The trend dates back decades but the bubble became insanely large
only within the last 5–10 years. Something had to give. And it turns
out that this was just the beginning. All sectors were puffed up
and inflated.
Can we agree
that there was a problem, that not all was well, despite appearances?
I think we can. So what do we do in this case? There has to be a
downward correction, but there's no reason to panic. A good correction
is just what a recovery needs to get going. Such is the nature of
the Fed-created business cycle.
So what could
it possibly mean to claim that the economy must never be allowed
to recess? I'm thinking here of similar claims.
"That drunk
is sobering up. Quick, give him a shot of tequila!"
"That druggie
is coming out of his acid trip. Get the syringe!"
"Don't look
now but that insomniac is going to sleep. Someone wake him!"
Now, it's fair
to say that the person hollering out the solution to each of the
above scenarios doesn't really understand the nature of the problem.
So it is with
the Fed. It sees stocks falling, credit markets under pressure,
unemployment rising, investment falling. But rather than conclude
that all these factors represent a bubble, it has the opposite response:
keep the bubble inflated at all costs!
It's time that
we question the very foundations of this war on recession. The recession
is a regrettable but inevitable backlash against a boom that was
not justified by the fundamentals.
That last phrase
is the critical thing. I am not saying that the recession is the
price we pay for economic growth. Boom times are fabulous times,
provided that they are rooted in sound fundamentals. And what are
those? Essentially it is this: the timeframe of investment must
match the timeframe of society at large. If people are long-term
oriented and saving money, resources become available for investment
in the future. When production is completed, there are consumers
to buy. But if no one is saving money and there is no sound store
of capital, there are no resources to invest – unless, of course,
the Fed creates that money. The money the Fed creates is wholly
illusory, a fiction of investors' imaginations. It will vanish when
the economy wakes up to reality.
This is an
example of investment unjustified by fundamentals. What to do in
that case? There must be a correction. There is nothing the Fed
or the Congress can do about it. It certainly shouldn't attempt
to prevent it. To attempt to prevent the correction is like turning
away from the skid: it only makes it worse.
All this nonsense
about digging ourselves out of recession through government intervention
began with the New Deal. Before then, government didn't do much
at all about the downside of the business cycle. And guess what?

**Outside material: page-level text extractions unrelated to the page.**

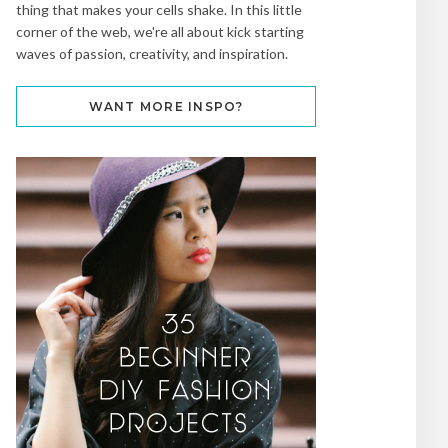
thing that makes your cells shake. In this little
corner of the web, we're all about kick starting
waves of passion, creativity, and inspiration.
WANT MORE INSPO?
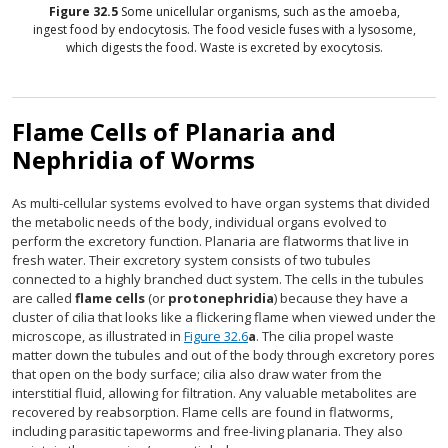
Figure
32.5
Some unicellular organisms, such as the amoeba,
ingest food by endocytosis. The food vesicle fuses with a lysosome,
which digests the food. Waste is excreted by exocytosis.
Flame Cells of Planaria and
Nephridia of Worms
As multi-cellular systems evolved to have organ systems that divided
the metabolic needs of the body, individual organs evolved to
perform the excretory function. Planaria are flatworms that live in
fresh water. Their excretory system consists of two tubules
connected to a highly branched duct system. The cells in the tubules
are called
flame cells
(or
protonephridia
) because they have a
cluster of cilia that looks like a flickering flame when viewed under the
microscope, as illustrated in
Figure 32.6
a
. The cilia propel waste
matter down the tubules and out of the body through excretory pores
that open on the body surface; cilia also draw water from the
interstitial fluid, allowing for filtration. Any valuable metabolites are
recovered by reabsorption. Flame cells are found in flatworms,
including parasitic tapeworms and free-living planaria. They also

Recessions were short and less-than lethal for economic health.
Indeed, they were the essential foundations of future recovery.
All that changed with FDR, who used the economic downturn as the
great excuse to make himself the economic Führer of America.
But here is
the amazing fact. Not once has this strategy worked. Not in the
New Deal. Not in the 1970s. Not in the 1980s. Not in the 1990s.
Not once has government done anything to restore prosperity during
a slump. What happens again and again is that government spends,
the Fed inflates, the regulators punish, there is wailing and gnashing
of teeth, and then, at some point, we hit bottom, and normalcy begins
to return again. The most government can do is prolong the period
at the bottom. Otherwise, it is just wasting resources.
Take a look
at Murray Rothbard's book The
Panic of 1819. Here we have America's first big financial
panic. The public was going nuts demanding answers. Congressmen
proposed this and that. Debates raged in the papers. But government
ultimately took no action at all. Sure enough, the panic went away
on its own. So it was in 1920 and 1921. The government didn't intervene
and voila normalcy returned.
Here's another
strange thing about this anti-recession mania. For years we've been
hearing from the environmentalists that we need to live more simply,
do without, cut back, drive bikes not cars, and generally lower
our standard of living and look after the well-being of plants and
lizards and things. It turns out that Americans don't really go
for this message. A slight downtick in the price of the house causes
hysteria.
So as we look
forward to the recession there is at least this one silver lining.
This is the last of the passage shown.